AI Lawsuit, Kanye Settles, Megan Thee Stallion Ruling & More Music Law

This is The Legal Beat, a weekly newsletter about music law from Billboard Pro, offering you a one-stop cheat sheet of big new cases, important rulings and all the fun stuff in between.

This week: The world’s biggest music companies file lawsuits against AI music firms accusing them of stealing copyrighted music at “an “unimaginable scale”; a federal judge rules that Megan Thee Stallion didn’t copy her chart-topping “Savage” from an earlier song; the artist formerly known as Kanye West settles a copyright lawsuit filed by Donna Summer’s estate; and much more. 

THE BIG STORY: Major Labels Sue AI Music Cos. Over Training 

In the latest battle between the music industry and artificial intelligence firms, the three major music companies filed lawsuits against AI startups Suno and Udio over allegations that they copyrighted music to train their models on an “unimaginable scale.” 

Like numerous other copyright cases already filed by book authors, visual artists, newspaper publishers and other creative industries, the new lawsuits ask what could ultimately wind up being a trillion-dollar legal question: Is it copyright infringement to use vast troves of proprietary works to build an AI model that spits out new creations? Or is it just a form of legal fair use, transforming all those old works into something entirely new? 

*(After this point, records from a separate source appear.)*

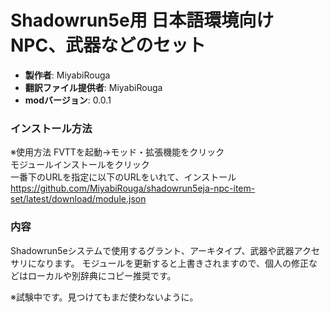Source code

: # Shadowrun5e用 日本語環境向けNPC、武器などのセット

* **製作者**: MiyabiRouga
* **翻訳ファイル提供者**: MiyabiRouga
* **modバージョン**: 0.0.1

### インストール方法
※使用方法
FVTTを起動→モッド・拡張機能をクリック  
モジュールインストールをクリック  
一番下のURLを指定に以下のURLをいれて、インストール  
https://github.com/MiyabiRouga/shadowrun5eja-npc-item-set/latest/download/module.json


### 内容
Shadowrun5eシステムで使用するグラント、アーキタイプ、武器や武器アクセサリになります。
モジュールを更新すると上書きされますので、個人の修正などはローカルや別辞典にコピー推奨です。

※試験中です。見つけてもまだ使わないように。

The music business already picked that fight once, when major publishers sued AI giant Anthropic last year over its use of written lyrics to train AI models. (That case remains pending). But the new case, spearheaded by the Recording Industry Association of America, is the first to deal with sound and music itself, targeting two companies that are offering models that spit out full songs at the push of a button. 

Suno and Udio have quickly become two of the most important players in the emerging field of AI-generated music. Udio has already produced what could be considered an AI-generated hit song with “BBL Drizzy,” a parody track popularized with a remix by super-producer Metro Boomin and later sampled by Drake himself. And as of May, Suno had raised a total of $125 million in funding to create what Rolling Stone called a “ChatGPT for music.” 

In the new lawsuit, the record labels alleged that that success had been built on the backs of real human artists: “Since the day it launched, Udio has flouted the rights of copyright owners in the music industry as part of a mad dash to become the dominant AI music generation service. Neither Udio, nor any other generative AI company, can be allowed to advance toward this goal by trampling the rights of copyright owners.” 

For more, go read Kristin Robinson’s full story on the new lawsuits, complete with access to the actual complaints filed against Suno and Udio. And stay tuned to Billboard for more updates as the two cases unfold in the federal courts… 

Other top stories this week…

MEGAN WINS COPYRIGHT CASE – A federal judge ruled that Megan Thee Stallion didn’t copy her chart-topping song “Savage” from an earlier song, saying the songs were “qualitatively different” and that there was no evidence the superstar has ever even heard the little-known instrumental track. 

SUMMER SAMPLE SETTLEMENT – Ye (formerly Kanye West) finalized a settlement with the estate of Donna Summer to resolve a copyright lawsuit that accused him of “shamelessly” using her 1977 hit “I Feel Love” without permission in his song “Good (Don’t Die).” An attorney for the Summer estate confirmed to Billboard that the settlement did not include a license for West to legally re-release the offending track: “We got what we wanted.” 

YSL TRIAL DRAMA CONTINUES – Yak Gotti, one of Young Thug’s co-defendants in the YSL gang case in Atlanta, asked the Georgia Supreme Court to force Judge Ural Glanville to recuse himself from the ongoing trial, citing recent revelations about a secret meeting between the judge, prosecutors and a key witness. Gotti’s lawyers warned that the judge’s actions “offend public confidence in the independence, integrity, and impartiality of the judiciary.” 

ALBUM HACKING SUIT RESOLVED – Kelsea Ballerini reached a settlement to end her lawsuit against Bo Ewing, a superfan she had accused of hacking her and then leaking her unreleased album. Ballerini agreed to drop the case after Ewing promised to never again share or access the offending materials. 

MADONNA CASE CLOSED – Two Madonna fans dropped their lawsuit complaining about delayed starts to her concerts, but the star’s lawyers quickly clarified that the move was “not the result of any settlement.” Reiterating earlier claims that the lawsuit had been a “strike suit” aimed at extorting a settlement, Madonna’s attorneys say they might still seek legal sanctions against the lawyers who filed the “frivolous” case. 

PETTY DOC SPARKS LAWSUIT – A filmmaker named Martyn Atkins filed a lawsuit against Warner Music over the 2021 Tom Petty documentary Somewhere You Feel Free, claiming the movie featured 45 minutes of his copyrighted film footage of the late rock legend without permission or payment. Atkins claimed he had been “conned” into sharing the footage with the producers after they promised him the chance to direct the documentary.